§ **Task to carry out**: Reproduce each line from the records that holds "wenn".

++++ Extracted material ++++

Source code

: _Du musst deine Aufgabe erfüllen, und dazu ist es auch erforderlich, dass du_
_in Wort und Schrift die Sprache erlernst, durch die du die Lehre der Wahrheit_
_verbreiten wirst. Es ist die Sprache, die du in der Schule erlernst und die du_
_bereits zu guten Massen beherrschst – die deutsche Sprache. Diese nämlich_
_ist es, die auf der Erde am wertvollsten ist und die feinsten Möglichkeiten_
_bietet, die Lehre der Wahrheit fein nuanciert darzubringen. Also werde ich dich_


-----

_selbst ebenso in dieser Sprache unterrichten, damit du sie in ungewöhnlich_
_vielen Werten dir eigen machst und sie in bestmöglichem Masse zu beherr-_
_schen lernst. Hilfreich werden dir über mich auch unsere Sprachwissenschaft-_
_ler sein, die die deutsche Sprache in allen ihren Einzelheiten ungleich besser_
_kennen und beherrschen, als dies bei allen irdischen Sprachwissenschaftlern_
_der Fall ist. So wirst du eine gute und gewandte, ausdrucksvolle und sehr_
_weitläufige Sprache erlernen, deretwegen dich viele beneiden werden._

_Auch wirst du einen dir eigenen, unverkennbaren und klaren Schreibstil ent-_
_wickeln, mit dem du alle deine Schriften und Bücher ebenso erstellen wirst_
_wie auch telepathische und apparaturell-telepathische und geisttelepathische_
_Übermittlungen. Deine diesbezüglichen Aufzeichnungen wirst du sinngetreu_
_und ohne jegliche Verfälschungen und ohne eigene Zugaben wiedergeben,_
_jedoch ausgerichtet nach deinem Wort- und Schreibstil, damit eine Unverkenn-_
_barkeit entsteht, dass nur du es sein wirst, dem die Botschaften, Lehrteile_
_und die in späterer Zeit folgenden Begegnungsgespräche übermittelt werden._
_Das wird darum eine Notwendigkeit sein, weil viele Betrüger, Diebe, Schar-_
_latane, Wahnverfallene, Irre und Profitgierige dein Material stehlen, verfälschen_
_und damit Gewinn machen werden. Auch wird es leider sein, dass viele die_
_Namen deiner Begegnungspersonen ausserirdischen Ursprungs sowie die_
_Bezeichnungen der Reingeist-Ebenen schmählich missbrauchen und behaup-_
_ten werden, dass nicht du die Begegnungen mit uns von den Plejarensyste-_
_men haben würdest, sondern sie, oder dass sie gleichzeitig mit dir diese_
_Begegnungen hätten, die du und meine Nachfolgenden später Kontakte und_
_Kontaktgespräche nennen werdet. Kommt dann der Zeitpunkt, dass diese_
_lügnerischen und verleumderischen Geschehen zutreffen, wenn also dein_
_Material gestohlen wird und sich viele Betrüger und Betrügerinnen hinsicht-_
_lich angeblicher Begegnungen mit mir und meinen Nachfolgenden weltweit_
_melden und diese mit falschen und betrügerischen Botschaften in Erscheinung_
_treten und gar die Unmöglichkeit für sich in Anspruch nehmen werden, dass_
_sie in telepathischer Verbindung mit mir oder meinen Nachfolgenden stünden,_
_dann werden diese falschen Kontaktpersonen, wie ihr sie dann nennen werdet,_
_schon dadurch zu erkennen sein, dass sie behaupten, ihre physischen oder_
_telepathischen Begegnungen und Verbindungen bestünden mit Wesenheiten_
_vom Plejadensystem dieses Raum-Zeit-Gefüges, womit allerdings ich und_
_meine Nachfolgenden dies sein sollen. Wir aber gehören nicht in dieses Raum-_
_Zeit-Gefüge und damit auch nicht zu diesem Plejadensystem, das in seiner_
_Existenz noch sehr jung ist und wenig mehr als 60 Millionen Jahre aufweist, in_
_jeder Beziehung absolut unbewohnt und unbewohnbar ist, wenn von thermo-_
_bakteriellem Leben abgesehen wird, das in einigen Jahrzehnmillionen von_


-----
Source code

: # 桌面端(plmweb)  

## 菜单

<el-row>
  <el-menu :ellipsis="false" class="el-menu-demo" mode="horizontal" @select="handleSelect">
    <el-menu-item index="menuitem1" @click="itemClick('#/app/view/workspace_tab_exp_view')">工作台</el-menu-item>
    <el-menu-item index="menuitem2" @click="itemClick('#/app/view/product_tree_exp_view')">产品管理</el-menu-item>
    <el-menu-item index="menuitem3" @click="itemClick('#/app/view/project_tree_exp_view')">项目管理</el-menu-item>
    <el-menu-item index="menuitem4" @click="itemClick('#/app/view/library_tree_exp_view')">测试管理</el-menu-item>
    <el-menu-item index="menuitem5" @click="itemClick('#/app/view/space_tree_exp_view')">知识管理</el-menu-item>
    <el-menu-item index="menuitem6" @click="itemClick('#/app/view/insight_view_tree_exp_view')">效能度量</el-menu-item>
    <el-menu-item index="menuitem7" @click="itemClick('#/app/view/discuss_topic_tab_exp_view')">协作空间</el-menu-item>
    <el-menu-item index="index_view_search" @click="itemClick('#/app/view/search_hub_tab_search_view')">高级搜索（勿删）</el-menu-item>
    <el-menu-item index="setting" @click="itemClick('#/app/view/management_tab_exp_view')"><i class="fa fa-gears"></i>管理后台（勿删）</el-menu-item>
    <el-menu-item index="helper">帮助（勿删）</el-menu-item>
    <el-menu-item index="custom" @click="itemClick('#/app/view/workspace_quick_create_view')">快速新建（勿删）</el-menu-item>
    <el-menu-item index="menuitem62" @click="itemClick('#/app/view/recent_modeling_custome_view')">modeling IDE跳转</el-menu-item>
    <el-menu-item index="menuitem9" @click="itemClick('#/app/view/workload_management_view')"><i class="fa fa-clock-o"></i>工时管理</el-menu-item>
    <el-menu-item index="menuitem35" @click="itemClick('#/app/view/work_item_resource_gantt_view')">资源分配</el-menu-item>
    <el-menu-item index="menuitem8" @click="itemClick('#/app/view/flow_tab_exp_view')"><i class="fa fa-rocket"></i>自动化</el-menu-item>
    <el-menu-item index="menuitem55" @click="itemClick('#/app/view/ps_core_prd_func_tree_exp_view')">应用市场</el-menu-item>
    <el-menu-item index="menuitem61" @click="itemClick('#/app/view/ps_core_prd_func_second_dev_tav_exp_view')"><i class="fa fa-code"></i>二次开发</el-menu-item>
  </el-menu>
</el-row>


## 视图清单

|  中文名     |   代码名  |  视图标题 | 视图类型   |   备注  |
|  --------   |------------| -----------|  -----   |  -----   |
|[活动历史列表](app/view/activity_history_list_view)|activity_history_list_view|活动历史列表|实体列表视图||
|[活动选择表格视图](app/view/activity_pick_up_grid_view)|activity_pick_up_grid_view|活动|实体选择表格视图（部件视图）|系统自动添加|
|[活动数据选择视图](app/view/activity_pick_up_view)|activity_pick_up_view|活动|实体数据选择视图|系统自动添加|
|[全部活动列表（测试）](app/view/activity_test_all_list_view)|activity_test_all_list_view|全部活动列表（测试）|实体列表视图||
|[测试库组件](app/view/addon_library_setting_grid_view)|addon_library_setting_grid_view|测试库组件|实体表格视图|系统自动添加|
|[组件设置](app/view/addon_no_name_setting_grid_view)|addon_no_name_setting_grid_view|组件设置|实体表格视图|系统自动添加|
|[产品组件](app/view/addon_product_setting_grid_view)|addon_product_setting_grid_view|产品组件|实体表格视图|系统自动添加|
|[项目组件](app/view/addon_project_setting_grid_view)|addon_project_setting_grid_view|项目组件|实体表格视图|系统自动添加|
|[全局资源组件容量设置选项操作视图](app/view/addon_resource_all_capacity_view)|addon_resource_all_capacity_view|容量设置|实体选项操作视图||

++++

§ **Solution to this exercise**:
_lügnerischen und verleumderischen Geschehen zutreffen, wenn also dein_
_jeder Beziehung absolut unbewohnt und unbewohnbar ist, wenn von thermo-_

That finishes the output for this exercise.